Die Gefolgschaft der führenden politischen FeldherrenInnen, ein durchaus angemessener Begriff angesichts der fehlenden innerparteilichen Demokratie in praktisch allen größeren Parteien und des systemischen Charakters der demokratisch legitimierten Staatsklasse mit zunehmend plutokratischen, kriminellen und fragilen rechtsstaatlichen Tendenzen, verhielt sich weitgehend loyal und stimmte im Großen und Ganzen entsprechend den Vorgaben der Parteiführer für einen der beiden Rivalen. Die Wahlbeteiligung betrug 88,5 Prozent unter den Abgeordneten von Lok- und Rajya Sabha sowie sogar 91 Prozent unter den Members of Legislative Assemblies. Bei einem kompletten UNPA-Boykott hätte sie wohl etwas niedriger gelegen. In letzter Minute scherten jedoch unter aanderen die AIADMK, der Asom Gana Pratishad (AGP) aus dem krisengeschüttelten Nordoststaat Assam und die Indian National Lok Dal (INLD) aus dem Agrarstaat Haryana aus der UNPA-"Front" aus und dürften wohl mehrheitlich für Shekhawat gestimmt haben. BJP-Patriarch Atal Bihari Vajpayee beklagte schon vor der Wahl die desintegrativen Tendenzen (Shiv Sena und Trinamool Congress) in der NDA. Auch die Janata Dal/ Secular (JD/S)-Abgeordneten des BJP-Regierungspartners in Karnataka stimmten nicht für den bisherigen Vizepräsidenten.

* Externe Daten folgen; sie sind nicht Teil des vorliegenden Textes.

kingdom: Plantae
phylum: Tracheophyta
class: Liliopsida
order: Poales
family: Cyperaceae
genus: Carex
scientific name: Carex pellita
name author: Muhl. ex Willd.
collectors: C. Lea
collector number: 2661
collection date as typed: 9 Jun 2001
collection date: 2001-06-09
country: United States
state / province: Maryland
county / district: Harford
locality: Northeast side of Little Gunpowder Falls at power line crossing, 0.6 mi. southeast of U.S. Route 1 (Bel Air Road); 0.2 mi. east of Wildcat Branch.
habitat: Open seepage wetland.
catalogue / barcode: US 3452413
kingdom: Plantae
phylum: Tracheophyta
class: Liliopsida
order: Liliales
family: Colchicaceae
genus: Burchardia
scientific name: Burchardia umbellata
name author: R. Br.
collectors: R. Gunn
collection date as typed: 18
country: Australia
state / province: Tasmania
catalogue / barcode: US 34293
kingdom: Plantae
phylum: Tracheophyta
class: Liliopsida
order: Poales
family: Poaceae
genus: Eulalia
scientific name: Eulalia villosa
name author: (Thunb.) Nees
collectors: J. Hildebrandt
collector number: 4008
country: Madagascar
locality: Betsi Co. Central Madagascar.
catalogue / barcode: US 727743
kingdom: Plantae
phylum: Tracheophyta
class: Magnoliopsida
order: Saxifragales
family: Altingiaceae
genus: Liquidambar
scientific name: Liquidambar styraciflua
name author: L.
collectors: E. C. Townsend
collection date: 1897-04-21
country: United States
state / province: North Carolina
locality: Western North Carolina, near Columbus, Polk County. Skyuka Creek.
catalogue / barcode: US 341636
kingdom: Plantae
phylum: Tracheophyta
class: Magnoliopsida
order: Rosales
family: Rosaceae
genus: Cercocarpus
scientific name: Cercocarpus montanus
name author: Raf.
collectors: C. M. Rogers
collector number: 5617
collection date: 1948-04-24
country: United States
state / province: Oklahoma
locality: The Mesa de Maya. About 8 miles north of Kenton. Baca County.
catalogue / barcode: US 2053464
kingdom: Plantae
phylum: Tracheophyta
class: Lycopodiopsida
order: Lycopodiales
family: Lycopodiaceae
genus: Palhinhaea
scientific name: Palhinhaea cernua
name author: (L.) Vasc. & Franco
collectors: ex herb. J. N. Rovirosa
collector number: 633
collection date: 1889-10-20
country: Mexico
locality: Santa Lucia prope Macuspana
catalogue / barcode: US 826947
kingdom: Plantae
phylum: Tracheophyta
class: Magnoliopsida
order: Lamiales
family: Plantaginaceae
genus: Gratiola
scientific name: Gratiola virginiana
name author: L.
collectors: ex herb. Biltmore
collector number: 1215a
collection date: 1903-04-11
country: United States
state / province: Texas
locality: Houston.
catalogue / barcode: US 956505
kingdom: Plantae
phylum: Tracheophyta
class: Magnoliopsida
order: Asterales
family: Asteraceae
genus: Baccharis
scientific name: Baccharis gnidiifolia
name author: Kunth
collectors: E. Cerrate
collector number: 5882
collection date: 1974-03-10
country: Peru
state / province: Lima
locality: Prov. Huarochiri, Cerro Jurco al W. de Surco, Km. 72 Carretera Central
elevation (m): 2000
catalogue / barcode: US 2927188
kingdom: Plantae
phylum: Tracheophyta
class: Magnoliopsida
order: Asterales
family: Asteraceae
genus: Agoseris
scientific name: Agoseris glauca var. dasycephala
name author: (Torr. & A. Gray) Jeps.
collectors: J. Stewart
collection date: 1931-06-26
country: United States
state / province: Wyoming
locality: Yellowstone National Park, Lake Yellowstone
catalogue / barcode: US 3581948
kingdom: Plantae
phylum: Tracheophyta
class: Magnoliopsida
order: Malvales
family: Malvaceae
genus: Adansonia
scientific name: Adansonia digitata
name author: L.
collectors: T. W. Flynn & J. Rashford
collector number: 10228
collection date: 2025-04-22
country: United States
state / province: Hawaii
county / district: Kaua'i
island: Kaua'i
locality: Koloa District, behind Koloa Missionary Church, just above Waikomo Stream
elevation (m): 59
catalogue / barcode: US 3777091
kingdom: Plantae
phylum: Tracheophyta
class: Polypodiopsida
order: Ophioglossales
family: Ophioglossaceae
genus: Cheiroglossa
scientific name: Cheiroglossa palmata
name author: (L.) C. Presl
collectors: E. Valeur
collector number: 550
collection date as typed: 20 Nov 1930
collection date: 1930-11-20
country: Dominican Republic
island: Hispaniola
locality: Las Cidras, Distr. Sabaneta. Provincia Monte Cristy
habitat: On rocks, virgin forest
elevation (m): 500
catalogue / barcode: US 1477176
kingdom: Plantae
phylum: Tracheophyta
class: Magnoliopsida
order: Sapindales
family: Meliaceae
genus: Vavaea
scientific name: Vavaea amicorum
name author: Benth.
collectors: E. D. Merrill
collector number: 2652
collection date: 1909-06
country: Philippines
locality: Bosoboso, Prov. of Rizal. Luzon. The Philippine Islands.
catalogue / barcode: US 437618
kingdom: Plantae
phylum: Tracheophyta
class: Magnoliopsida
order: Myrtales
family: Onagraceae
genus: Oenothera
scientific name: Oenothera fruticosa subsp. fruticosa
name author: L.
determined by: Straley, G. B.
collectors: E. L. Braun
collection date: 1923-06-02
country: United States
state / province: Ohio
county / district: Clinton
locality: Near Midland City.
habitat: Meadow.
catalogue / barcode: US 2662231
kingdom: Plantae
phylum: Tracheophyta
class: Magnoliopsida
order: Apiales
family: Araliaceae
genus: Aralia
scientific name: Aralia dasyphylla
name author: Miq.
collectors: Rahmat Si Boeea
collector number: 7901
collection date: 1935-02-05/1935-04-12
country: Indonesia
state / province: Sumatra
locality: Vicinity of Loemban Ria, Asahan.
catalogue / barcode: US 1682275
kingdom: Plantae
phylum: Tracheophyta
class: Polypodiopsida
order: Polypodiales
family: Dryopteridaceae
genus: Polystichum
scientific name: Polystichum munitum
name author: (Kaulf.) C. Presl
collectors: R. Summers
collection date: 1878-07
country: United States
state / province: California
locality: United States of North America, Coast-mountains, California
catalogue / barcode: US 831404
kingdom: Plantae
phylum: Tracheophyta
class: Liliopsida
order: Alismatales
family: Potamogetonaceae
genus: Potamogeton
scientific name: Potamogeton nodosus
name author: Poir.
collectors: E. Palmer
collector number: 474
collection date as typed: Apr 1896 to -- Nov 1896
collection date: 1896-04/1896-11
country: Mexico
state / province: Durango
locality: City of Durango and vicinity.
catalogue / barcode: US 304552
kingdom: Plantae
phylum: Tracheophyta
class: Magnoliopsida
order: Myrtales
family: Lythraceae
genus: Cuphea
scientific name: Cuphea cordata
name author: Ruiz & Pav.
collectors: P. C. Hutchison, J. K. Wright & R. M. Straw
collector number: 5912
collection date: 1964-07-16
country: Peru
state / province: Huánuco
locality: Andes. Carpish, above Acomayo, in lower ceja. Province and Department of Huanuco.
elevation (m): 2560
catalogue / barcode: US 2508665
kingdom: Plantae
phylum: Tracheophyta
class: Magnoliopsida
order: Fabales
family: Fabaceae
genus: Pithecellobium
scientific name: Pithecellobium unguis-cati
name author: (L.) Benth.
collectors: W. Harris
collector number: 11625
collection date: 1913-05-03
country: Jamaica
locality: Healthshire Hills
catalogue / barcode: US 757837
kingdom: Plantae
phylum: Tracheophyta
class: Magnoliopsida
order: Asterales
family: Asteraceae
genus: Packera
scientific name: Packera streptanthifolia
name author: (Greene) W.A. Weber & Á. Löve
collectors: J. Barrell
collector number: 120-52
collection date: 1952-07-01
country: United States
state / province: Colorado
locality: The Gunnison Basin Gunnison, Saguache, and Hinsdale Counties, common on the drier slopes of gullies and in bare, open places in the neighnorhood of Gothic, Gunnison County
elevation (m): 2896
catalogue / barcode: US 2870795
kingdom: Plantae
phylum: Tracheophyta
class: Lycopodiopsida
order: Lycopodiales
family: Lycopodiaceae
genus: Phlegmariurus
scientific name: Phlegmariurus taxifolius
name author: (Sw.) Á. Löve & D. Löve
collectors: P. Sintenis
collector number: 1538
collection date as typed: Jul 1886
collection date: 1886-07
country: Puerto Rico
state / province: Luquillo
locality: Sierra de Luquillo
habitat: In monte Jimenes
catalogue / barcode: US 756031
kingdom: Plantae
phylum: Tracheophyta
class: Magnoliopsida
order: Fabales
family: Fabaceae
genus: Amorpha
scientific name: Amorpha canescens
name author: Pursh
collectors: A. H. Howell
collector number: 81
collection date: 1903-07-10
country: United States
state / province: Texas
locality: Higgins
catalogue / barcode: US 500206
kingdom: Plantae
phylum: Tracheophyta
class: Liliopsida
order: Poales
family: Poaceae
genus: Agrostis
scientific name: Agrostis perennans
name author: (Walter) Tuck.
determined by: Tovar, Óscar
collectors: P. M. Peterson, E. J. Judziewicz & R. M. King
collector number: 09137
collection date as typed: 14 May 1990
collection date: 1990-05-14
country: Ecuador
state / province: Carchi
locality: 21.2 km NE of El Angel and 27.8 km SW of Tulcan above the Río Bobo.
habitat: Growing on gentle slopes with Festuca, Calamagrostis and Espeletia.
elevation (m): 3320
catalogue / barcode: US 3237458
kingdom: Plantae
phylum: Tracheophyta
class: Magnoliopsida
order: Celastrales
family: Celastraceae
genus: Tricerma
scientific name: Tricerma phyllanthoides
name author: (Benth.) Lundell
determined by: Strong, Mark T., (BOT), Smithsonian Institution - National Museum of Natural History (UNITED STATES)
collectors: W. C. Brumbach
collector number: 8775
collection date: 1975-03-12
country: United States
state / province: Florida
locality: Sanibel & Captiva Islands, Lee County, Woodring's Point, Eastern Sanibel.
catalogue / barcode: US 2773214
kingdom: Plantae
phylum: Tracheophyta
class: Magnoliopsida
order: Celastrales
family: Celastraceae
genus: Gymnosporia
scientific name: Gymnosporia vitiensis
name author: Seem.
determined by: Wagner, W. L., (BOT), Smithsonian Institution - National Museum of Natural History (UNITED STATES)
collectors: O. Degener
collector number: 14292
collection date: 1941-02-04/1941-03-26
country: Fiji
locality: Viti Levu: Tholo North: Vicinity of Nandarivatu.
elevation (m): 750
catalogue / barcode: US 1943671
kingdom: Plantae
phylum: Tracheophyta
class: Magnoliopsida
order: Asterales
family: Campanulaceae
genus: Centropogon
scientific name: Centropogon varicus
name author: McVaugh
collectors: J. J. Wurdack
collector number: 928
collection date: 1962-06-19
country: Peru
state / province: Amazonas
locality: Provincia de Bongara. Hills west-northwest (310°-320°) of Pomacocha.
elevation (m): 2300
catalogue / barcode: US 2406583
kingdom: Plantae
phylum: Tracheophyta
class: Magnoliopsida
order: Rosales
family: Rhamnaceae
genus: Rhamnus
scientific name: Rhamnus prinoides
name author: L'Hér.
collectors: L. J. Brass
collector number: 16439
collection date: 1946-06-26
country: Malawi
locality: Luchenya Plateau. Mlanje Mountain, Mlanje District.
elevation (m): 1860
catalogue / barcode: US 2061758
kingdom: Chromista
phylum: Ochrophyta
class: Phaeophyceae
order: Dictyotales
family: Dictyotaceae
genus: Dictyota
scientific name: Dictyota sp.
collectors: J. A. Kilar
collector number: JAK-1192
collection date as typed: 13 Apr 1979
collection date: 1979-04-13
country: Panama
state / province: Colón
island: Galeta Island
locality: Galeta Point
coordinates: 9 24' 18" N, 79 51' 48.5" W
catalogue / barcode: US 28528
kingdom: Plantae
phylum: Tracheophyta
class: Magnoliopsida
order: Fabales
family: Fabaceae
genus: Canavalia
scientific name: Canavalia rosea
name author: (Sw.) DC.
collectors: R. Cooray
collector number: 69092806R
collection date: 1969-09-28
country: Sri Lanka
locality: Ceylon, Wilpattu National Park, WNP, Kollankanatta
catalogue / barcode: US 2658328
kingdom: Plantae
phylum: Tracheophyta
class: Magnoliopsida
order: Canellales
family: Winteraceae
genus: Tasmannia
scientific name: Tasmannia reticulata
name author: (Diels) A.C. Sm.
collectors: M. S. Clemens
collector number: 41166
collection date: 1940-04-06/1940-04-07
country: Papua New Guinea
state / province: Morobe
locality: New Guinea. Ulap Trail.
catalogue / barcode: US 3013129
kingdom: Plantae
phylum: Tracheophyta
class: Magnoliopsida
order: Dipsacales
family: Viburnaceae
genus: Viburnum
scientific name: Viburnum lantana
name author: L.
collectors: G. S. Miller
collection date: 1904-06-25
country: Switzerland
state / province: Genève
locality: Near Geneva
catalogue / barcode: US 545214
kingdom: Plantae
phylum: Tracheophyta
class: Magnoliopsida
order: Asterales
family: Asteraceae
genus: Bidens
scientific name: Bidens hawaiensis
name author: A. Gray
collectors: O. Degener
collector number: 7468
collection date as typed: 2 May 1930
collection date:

Einige unzufriedene BJP-Abgeordnete aus Gujarat stimmten sogar für Patil.

Im Wahlkollegium dürften zwischen 20 bis möglicherweise sogar 30 Prozent Stimmberechtigte mit kriminellem Hintergrund bzw. gegen sie laufenden Verfahren, die von Korruption bis hin zu Mord und Vergewaltigung reichen können, gesessen haben. Allein im indischen Unterhaus weisen knapp 20 Prozent der Abgeordneten einen solchen Hintergrund auf. In den einzelnen Bundesstaaten wird der Anteil von Abgeordneten mit derartigen credentials noch höher geschätzt. Fünf Abgeordnete beider Häuser des indischen Parlaments und 55 Abgeordnete von Einzelstaatsparlamenten wählten mit Sondergenehmigungen, da sie sonst in Gefängnissen sitzen bzw. unter Hausarrest stehen. (Saroj Nagi: On poll eve, Cong smells victory. Hindustan Times, 19.7.2007, S.9)

Die BJP/NDA-Strategie scheiterte bei dieser Wahl eindeutig. Eine Spaltung der Wahlallianz von UPA, Kommunisten und der 2007 mit absoluter Mehrheit im größten Unionsstaat Uttar Pradesh an die Macht gekommenen Bahujan Samaj Party (BSP) unter Führung von Ministerpräsidentin Mayawati gelang nicht. Die BSP-Führerin sprach sich – allerdings auch mit deutlichen politischen Preisen für den Congress verbunden - ausdrücklich schon im Vorfeld der Kandidatenauswahl für die Congress-Kandidatin aus und warf das beachtliche Stimmenpotenzial ihrer Partei, das in etwa dem der UNPA insgesamt entspricht, in die Waagschale.

Vor der Unterhauswahl 2004 waren die Positionen des Staatspräsidenten, Vizepräsidenten, Premierministers und Speakers des Unterhauses alle mit nominierten – Dr. Abdul Kalam bewahrte allerdings seine unabhängige und neutrale Position - bzw. gewählten Persönlichkeiten von BJP und NDA besetzt. Der Hindu-Nationalismus schien nachhaltig zu triumphieren. Mit der Wahl von Pratibha Patil als Staatspräsidentin – ein Novum in der Geschichte des unabhängigen Indien – und der noch ausstehenden Wahl des Vizepräsidenten am 10. August 2007, sind diese früheren Verhältnisse komplett in ihr Gegenteil verkehrt worden. Am Vorabend der offiziellen Bekanntgabe des Ergebnisses der Präsidentenwahl einigten sich Congress und Kommunisten auf den allseits anerkannten ehemaligen Spitzendiplomaten und Akademiker Mohammed Hamid Ansari für das Amt des Vizepräsidenten. Er fungierte unter anderem als indischer Hochkommissar bei den Vereinten Nationen, als Botschafter im Iran und Saudi-Arabien, Vizekanzler der Aligarh Muslim University und zuletzt als Vorsitzender der Kommission für Minderheiten.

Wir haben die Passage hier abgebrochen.